## Exercise description
Copy the data word for word, from the first line through the line containing "中華民國足球協會 Chinese Taipei Football", including both of those lines.

## Dataset records
* * * * *

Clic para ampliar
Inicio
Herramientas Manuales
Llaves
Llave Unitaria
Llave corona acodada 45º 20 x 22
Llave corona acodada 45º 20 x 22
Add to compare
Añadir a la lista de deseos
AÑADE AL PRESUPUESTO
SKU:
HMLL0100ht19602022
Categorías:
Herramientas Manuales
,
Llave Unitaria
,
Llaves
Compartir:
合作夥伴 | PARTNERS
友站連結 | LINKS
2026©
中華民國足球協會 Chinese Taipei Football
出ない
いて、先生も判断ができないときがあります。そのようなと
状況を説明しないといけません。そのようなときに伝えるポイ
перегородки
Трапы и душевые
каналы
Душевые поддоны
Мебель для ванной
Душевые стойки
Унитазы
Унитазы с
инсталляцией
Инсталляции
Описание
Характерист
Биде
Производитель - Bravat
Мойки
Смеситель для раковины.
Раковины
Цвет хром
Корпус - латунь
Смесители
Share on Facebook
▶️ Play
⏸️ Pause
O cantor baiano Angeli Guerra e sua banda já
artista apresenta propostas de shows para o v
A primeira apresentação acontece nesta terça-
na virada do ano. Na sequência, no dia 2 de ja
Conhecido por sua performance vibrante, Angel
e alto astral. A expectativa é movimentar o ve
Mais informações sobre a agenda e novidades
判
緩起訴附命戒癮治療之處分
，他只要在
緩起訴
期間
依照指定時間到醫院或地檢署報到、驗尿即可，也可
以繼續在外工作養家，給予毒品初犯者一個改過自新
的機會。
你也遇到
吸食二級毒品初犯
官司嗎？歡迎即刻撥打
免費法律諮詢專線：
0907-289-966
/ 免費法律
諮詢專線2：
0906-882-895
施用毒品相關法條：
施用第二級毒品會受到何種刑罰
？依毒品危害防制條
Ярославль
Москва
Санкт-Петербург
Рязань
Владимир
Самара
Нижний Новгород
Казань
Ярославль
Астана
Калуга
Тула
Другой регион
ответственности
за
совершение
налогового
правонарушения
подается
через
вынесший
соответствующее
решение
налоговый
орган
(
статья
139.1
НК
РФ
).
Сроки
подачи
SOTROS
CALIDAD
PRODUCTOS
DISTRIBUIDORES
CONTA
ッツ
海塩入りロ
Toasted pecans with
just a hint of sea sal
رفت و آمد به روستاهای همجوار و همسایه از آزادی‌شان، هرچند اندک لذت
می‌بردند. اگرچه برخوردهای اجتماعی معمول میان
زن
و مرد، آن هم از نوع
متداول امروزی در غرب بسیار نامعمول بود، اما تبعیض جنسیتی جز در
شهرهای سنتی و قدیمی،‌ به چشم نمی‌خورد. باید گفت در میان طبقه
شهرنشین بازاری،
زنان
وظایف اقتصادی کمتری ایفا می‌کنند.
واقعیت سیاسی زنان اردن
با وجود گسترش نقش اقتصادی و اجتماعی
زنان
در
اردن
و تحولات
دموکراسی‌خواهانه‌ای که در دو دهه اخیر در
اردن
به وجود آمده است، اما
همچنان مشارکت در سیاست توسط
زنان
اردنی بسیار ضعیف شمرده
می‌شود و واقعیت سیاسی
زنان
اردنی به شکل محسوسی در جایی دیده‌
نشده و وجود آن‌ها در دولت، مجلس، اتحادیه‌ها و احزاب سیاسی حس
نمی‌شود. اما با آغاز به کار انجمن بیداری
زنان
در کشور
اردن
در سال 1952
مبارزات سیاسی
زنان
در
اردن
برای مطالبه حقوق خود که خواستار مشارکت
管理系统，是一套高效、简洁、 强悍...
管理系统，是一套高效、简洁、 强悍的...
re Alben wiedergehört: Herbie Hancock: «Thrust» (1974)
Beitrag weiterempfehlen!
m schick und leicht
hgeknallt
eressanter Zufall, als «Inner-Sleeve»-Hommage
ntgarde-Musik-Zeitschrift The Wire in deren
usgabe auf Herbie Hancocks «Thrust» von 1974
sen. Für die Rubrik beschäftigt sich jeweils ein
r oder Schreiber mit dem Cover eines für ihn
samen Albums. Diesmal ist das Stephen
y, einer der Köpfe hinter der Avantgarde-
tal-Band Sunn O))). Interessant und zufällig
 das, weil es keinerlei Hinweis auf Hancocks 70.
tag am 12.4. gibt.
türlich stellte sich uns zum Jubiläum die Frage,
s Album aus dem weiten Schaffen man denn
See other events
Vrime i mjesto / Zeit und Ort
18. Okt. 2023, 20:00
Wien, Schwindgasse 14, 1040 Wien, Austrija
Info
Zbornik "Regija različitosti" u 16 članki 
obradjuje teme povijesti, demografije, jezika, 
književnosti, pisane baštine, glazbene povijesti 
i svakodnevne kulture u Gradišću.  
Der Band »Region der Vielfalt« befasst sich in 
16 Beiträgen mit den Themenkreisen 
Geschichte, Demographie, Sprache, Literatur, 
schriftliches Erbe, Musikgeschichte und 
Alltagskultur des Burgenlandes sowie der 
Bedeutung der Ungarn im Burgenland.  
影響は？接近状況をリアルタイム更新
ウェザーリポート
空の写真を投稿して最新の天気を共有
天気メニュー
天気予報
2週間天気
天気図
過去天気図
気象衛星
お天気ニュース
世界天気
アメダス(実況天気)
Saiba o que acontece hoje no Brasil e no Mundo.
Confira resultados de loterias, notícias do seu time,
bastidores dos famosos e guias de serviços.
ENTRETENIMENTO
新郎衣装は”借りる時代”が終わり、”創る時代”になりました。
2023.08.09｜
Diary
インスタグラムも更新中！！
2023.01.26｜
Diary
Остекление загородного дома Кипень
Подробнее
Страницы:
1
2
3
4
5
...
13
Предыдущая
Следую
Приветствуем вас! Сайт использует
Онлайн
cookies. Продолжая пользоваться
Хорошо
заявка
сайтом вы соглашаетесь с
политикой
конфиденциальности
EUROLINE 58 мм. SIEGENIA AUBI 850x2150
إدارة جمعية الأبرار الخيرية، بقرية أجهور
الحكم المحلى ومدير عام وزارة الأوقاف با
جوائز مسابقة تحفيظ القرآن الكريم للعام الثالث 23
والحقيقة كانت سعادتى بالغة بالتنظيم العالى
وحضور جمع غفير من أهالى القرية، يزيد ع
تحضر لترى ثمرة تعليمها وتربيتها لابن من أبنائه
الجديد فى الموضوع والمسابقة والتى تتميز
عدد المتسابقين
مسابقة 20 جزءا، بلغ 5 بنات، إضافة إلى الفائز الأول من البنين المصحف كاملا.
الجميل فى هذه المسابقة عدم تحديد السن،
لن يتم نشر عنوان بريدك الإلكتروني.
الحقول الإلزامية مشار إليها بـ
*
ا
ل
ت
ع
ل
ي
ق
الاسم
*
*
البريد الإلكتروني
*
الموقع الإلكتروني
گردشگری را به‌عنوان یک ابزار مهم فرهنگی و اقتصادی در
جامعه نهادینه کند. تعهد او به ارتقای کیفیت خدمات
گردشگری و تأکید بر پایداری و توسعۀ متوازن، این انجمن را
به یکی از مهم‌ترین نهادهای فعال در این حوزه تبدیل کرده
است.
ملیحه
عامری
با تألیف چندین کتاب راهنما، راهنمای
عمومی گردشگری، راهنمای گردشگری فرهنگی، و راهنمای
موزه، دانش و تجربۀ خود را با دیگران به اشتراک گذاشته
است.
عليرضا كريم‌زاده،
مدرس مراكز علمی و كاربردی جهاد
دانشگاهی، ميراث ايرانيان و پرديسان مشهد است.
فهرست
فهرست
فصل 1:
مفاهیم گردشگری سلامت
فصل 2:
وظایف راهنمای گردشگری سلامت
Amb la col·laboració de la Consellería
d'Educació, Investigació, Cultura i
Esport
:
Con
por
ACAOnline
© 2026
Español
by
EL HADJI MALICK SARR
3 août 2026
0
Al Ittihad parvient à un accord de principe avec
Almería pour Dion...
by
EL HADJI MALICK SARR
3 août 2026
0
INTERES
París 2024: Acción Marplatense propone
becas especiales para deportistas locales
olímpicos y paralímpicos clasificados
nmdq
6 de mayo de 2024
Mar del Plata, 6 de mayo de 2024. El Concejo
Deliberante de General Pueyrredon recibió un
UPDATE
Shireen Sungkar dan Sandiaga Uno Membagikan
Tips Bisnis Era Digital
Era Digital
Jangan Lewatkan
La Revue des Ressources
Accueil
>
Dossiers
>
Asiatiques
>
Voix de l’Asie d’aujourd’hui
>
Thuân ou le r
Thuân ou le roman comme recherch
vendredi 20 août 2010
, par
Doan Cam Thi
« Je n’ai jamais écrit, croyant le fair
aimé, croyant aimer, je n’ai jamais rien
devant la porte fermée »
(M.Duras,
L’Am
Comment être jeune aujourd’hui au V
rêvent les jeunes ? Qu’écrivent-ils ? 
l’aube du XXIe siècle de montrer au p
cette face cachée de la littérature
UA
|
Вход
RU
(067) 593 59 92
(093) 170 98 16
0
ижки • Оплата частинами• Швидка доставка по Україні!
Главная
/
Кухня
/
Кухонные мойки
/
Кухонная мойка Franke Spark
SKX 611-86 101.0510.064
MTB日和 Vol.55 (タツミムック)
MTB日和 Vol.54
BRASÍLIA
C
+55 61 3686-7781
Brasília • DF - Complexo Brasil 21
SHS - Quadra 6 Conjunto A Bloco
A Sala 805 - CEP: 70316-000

* * * * *

## Solution
Clic para ampliar
Inicio
Herramientas Manuales
Llaves
Llave Unitaria
Llave corona acodada 45º 20 x 22
Llave corona acodada 45º 20 x 22
Add to compare
Añadir a la lista de deseos
AÑADE AL PRESUPUESTO
SKU:
HMLL0100ht19602022
Categorías:
Herramientas Manuales
,
Llave Unitaria
,
Llaves
Compartir:
合作夥伴 | PARTNERS
友站連結 | LINKS
2026©
中華民國足球協會 Chinese Taipei Football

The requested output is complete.